Preamble:
The number of onto functions from a set of $m$ elements to a set of $n$ elements is, as stated in this answer, computed as follows:
$$n!{m\brace n}\;.$$
Now, let's count the number of functions $f \colon A \to A$, with $|A|=m$, such that $f$ is onto some subset of $A$ with exactly $n \le m$ elements.

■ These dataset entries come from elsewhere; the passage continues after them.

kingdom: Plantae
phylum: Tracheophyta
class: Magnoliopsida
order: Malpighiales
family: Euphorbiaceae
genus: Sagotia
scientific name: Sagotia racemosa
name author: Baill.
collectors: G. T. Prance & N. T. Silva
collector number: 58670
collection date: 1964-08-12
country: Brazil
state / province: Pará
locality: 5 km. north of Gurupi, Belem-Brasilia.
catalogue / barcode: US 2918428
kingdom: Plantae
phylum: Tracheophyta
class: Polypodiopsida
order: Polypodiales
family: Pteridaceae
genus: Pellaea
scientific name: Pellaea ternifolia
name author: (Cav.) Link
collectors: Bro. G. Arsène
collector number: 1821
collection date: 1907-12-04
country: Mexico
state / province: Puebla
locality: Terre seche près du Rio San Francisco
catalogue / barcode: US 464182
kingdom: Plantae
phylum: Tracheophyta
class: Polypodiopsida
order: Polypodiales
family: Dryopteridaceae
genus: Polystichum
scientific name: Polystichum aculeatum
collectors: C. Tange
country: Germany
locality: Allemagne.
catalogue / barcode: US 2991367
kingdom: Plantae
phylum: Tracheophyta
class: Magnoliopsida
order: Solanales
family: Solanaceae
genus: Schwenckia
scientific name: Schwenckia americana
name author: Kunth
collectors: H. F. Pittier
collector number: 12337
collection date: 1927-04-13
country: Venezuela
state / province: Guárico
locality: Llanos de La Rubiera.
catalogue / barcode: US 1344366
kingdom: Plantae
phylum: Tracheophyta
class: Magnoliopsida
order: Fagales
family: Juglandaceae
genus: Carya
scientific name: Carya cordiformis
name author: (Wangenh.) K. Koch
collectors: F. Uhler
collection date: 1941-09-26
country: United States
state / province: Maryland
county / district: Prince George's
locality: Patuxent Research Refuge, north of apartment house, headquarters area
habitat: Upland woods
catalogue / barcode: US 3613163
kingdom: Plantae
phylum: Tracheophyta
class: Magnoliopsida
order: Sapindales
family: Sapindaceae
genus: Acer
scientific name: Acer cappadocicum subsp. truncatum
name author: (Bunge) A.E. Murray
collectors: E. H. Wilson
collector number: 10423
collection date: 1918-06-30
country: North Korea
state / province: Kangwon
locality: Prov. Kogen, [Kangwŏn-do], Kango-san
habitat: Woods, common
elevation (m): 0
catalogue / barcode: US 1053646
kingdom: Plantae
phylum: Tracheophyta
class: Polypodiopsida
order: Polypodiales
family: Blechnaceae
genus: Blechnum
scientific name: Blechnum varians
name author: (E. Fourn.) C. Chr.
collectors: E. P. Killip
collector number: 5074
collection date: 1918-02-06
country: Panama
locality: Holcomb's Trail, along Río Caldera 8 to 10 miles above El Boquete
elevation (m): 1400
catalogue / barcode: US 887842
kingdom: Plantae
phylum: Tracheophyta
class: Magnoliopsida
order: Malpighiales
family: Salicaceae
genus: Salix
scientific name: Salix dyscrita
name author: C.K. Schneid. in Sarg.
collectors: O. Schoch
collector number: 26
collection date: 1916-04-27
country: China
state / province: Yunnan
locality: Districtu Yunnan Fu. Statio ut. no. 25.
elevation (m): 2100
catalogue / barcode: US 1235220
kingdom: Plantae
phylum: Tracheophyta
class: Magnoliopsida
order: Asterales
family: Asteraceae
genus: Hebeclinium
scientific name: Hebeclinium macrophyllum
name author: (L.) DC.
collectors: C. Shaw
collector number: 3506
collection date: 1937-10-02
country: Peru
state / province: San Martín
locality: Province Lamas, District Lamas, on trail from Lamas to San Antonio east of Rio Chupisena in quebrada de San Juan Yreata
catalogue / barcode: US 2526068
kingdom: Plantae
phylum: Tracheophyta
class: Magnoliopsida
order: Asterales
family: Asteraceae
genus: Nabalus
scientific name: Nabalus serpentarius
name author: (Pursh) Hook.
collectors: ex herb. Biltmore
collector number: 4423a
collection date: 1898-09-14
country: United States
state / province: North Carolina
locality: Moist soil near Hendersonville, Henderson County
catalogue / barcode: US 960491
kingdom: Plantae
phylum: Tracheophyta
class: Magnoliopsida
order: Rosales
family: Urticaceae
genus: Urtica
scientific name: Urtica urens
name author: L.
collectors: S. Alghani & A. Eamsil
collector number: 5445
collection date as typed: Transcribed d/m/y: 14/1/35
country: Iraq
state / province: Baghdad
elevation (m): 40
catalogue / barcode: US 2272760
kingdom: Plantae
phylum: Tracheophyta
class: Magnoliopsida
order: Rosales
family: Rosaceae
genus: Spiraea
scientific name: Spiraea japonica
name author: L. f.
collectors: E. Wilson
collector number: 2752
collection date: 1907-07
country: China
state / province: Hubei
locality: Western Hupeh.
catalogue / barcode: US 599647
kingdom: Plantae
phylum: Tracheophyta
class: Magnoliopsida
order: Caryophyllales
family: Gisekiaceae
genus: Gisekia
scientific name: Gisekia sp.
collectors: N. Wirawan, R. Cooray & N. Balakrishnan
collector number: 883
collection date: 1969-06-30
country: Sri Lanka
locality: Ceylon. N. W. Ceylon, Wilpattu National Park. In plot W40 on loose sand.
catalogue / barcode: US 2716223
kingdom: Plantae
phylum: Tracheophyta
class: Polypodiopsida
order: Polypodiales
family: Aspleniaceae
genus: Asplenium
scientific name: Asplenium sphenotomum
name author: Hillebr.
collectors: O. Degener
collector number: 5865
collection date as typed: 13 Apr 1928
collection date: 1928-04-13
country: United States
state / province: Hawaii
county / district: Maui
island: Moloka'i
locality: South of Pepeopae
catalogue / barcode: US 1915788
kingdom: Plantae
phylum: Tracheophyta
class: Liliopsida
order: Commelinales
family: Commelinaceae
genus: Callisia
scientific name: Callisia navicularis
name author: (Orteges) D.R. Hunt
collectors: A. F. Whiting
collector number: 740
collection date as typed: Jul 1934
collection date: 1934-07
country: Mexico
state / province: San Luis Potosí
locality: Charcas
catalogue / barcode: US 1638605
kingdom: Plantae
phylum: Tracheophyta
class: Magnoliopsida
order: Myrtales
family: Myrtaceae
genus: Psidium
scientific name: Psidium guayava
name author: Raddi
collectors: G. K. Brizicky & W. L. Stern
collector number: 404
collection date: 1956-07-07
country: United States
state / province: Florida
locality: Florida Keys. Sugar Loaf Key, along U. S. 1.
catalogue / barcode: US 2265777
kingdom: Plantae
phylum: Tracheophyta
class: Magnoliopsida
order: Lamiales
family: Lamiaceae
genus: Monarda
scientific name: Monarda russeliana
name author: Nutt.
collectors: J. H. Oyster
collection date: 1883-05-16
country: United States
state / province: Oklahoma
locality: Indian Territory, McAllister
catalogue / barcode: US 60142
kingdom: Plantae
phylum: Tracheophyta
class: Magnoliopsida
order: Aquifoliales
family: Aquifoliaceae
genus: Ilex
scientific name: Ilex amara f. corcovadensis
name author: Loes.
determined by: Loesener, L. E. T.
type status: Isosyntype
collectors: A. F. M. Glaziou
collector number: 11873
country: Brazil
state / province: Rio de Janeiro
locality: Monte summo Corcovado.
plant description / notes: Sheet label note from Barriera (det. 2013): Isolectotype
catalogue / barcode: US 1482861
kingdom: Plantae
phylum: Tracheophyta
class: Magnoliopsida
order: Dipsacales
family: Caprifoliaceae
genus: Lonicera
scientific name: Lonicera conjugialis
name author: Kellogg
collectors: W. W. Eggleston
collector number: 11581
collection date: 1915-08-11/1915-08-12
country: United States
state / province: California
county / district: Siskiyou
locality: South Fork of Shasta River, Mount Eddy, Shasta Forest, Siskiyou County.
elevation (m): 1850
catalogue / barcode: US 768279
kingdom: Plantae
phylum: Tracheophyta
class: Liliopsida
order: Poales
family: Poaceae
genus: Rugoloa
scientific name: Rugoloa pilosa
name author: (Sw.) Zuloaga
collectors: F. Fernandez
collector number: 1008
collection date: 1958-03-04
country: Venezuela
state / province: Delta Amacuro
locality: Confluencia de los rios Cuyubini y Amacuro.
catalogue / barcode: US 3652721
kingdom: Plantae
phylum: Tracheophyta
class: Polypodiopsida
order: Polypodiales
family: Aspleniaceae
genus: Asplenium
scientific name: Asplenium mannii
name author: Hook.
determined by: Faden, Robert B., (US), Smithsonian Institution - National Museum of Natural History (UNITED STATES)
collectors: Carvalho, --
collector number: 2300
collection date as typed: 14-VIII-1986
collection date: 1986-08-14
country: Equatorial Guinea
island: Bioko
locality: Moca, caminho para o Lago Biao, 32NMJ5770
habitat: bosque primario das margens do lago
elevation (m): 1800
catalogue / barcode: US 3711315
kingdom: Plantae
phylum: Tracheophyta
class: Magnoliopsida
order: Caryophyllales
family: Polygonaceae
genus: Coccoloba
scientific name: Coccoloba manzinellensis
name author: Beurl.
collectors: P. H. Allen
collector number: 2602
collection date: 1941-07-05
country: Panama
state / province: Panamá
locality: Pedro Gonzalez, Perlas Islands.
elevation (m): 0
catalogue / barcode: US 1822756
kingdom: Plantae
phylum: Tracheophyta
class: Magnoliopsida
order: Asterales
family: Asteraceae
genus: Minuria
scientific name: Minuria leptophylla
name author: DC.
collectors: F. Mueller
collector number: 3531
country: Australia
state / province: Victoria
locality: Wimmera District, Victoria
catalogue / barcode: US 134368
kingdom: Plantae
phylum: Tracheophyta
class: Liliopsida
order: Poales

To this end, we first count the number of sets $B \subseteq A$, with $|B| = n$, and multiply this by the number of onto functions $f \colon A \to B$. This results in the following formula:
$$\binom{m}{n}n!{m\brace n}\;.$$
We can now write the following identity:
$$m^m = \sum_{n=1}^{m}\binom{m}{n}n!{m\brace n}\;,$$
where $m^m$ is the total number of functions $f \colon A \to A$.
Motivation:
Let $A$ be a set of size $m$. Pick a random function $g$ from the set $F = \{f \colon A \to A\}$. Let $X_m = \frac{|\text{range}(g)|}{m}$. What is $E[X_m]$?
Example: Let $A = \{a,b\}$. Then $F = \{f_1, f_2, f_3, f_4\}$, where
$$ f_1 (a) = a,\quad f_1(b) = b\;,$$ $$ f_2 (a) = b,\quad f_2(b) = a\;,$$ $$ f_3 (a) = a,\quad f_3(b) = a\;,$$ $$ f_4 (a) = b,\quad f_4(b) = b\;.$$
$$|\text{range}(f_1)|=|\text{range}(f_2)|=2\;,$$ $$|\text{range}(f_3)|=|\text{range}(f_4)|=1\;.$$
Hence,
$$E[X_2] = \frac{2\cdot\frac{2}{2} + 2\cdot\frac{1}{2}}{2^2} = 0.75\;.$$
Question & My Results:
According to what was shown in the preamble, I computed:
$$E[X_m] = \frac{\sum_{n=1}^{m} \big(\binom{m}{n}{m\brace n}n!\times n\big)}{m^{m+1}} \;.$$
- Can $E[X_m]$ be written as a closed formula?
- Direct computation led me to believe that $$ \lim_{m \to \infty} E[X_m] = 1-e^{-1} \;.$$ Is this correct?